TASKS AND EXERCISES =>
a – Rewrite the passage on the canceled child-tracking contract from "This will frustrate" up to and including "could thwart that.", putting "canceling" in place of "nixing".
b – Carry on the article about the canceled contract for tracking abducted Ukrainian children from the point where it stops.

This transfer to Europol has been interrupted by the Trump-Rubio State Department’s cancellation of the award, according to that source and a Democratic congressional aide with knowledge of the contract. This sort of tracking involves extremely complex and technologically sophisticated work, and the evidence itself—which is essential to proving the abductions—is highly complicated and must be moved via secure channels.
But now the transfer won’t happen, potentially making it harder to ultimately track down and bring back the kids and less likely that the repatriations happen at all, the first source tells me. In a statement,* Yale confirmed the contract’s cancellation but declined to comment directly on the State Department’s decision.
This will frustrate Ukraine’s supporters in the United States, because Ukraine wants the abducted kids to be returned as part of any peaceful resolution of the war. Indeed, America’s own position is nominally similar to this: Rubio himself recently declared that the fate of the abducted children is one of the “issues to unravel” in order to “end this conflict.” But nixing the contract could thwart that.
“Ukraine has been demanding the return of thousands of children who the Russians kidnapped,” said former Congressman Tom Malinowski, who worked on Ukraine issues as an official in the Obama administration’s State Department and then in Congress. “The Trump administration has agreed with Ukraine that it’s an essential goal. It makes no sense for them to say that and then stop work on tracking the whereabouts of these kids.”
On top of all that, this could frustrate efforts to reunite some of these kids with their families, the British news source The i Paper pointed out, in a piece that first reported many details about the stalled program. On another front, Reuters reports that ongoing Trump administration funding freezes are defunding other efforts by Ukraine to investigate and document Russian war crimes, ones that had previously been funded by the U.S.

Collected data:
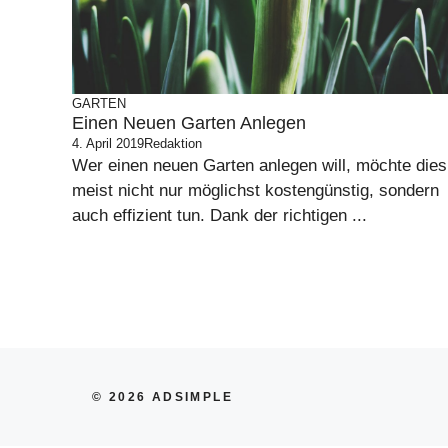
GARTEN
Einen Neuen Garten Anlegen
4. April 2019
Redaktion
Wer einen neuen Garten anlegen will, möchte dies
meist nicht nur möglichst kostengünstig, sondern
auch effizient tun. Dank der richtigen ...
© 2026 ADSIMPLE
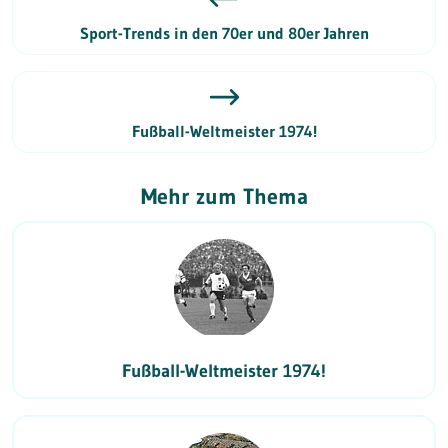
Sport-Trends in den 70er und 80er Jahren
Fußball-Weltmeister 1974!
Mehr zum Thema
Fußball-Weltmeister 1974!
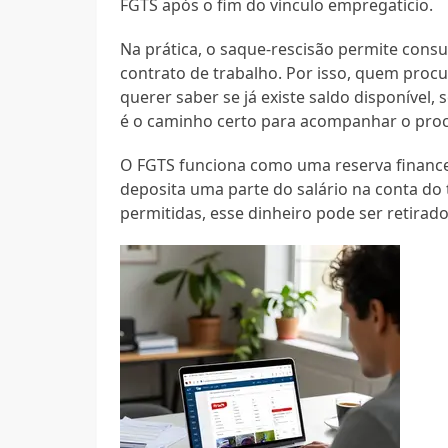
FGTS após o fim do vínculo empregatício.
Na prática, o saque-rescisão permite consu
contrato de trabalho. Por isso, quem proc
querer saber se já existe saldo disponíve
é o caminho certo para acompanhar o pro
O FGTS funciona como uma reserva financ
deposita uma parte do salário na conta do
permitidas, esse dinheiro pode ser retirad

---

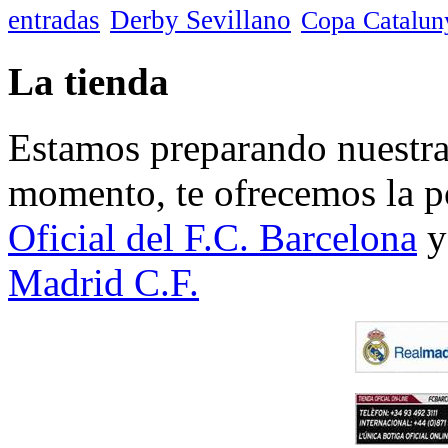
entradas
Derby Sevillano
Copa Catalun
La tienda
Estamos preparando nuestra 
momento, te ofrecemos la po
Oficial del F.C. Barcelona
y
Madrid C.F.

...

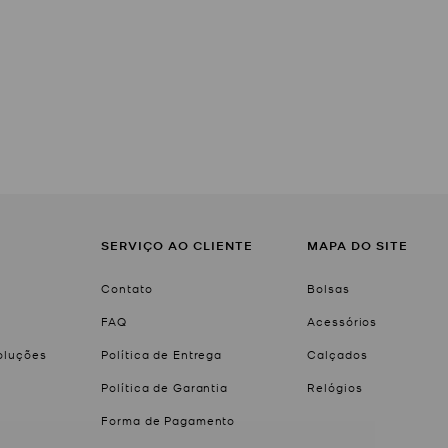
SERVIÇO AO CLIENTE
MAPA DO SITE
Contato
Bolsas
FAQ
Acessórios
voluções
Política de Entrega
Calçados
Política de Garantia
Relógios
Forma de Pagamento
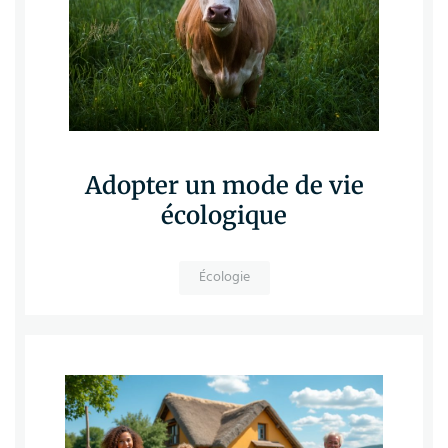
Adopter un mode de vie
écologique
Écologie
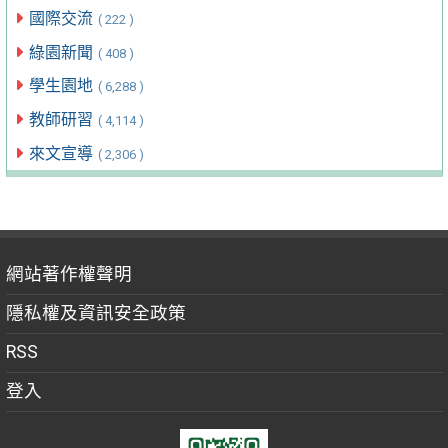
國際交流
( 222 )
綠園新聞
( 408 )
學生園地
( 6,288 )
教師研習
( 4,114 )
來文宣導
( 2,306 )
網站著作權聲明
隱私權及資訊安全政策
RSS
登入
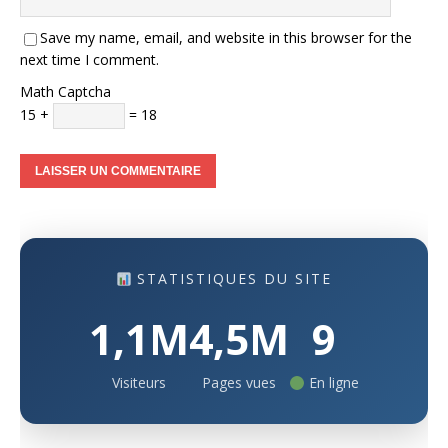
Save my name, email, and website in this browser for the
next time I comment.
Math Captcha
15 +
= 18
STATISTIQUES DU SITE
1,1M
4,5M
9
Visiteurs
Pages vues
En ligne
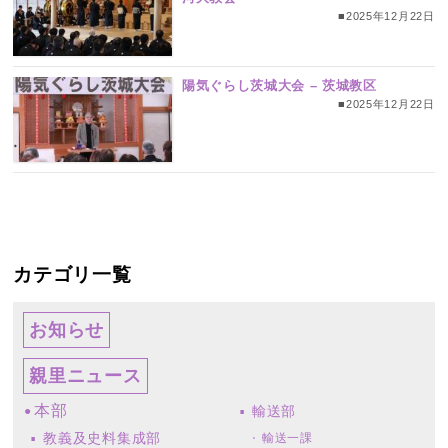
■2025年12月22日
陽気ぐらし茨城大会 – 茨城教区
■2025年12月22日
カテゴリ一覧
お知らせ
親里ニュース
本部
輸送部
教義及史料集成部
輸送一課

TASK-BY-TASK RESULTS =>
a –
This will frustrate Ukraine’s supporters in the United States, because Ukraine wants the abducted kids to be returned as part of any peaceful resolution of the war. Indeed, America’s own position is nominally similar to this: Rubio himself recently declared that the fate of the abducted children is one of the “issues to unravel” in order to “end this conflict.” But canceling the contract could thwart that.

b –
Meanwhile, Trump has installed Pete Marocco at the State Department, where he is overseeing the destruction of the U.S. Agency for International Development by gutting its funding and canceling thousands of its contracts. This has been loudly cheered by Russia, which hates USAID’s promotion of democracy abroad. And ProPublica reports that in 2018, Marocco met abroad with Bosnian Serb separatist and Christian nationalist leaders aligned with Russia, in defiance of then U.S. policy.
Then there’s the spectacle of Trump and Vice President JD Vance upbraiding Ukrainian President Volodymyr Zelenskiy in the Oval Office. After that blowup, Trump suspended U.S. intelligence sharing with Ukraine that has been vital to its self-defense against the Russian invasion, in what some observers read as a sign that the U.S. is now all but fully aligned with Russian interests in the conflict, though Trump reinstated it after Ukraine signaled openness to peace talks.
It’s unclear who ordered the cancellation of the contract involving abducted children. It’s likely that some Democrats in Congress—and possibly a few scattered Republicans, as well—will now demand clarity from the State Department about the fate of this program. It’s plausible the administration could reinstate it, as happened with the intelligence-sharing effort.
But nonetheless, the saga is another data point demonstrating that Rubio will struggle to maintain a position of neutrality in the Russia-Ukraine conflict as long as he’s a member of the Trump administration.
“Americans may take different positions about how to resolve this conflict, but I’m confident that every American, Republican or Democrat, understands why Ukrainian parents would fight to get their children back,” Malinowski said. “Achieving that is essential to peace.”
*This piece has been updated to include Yale University’s response.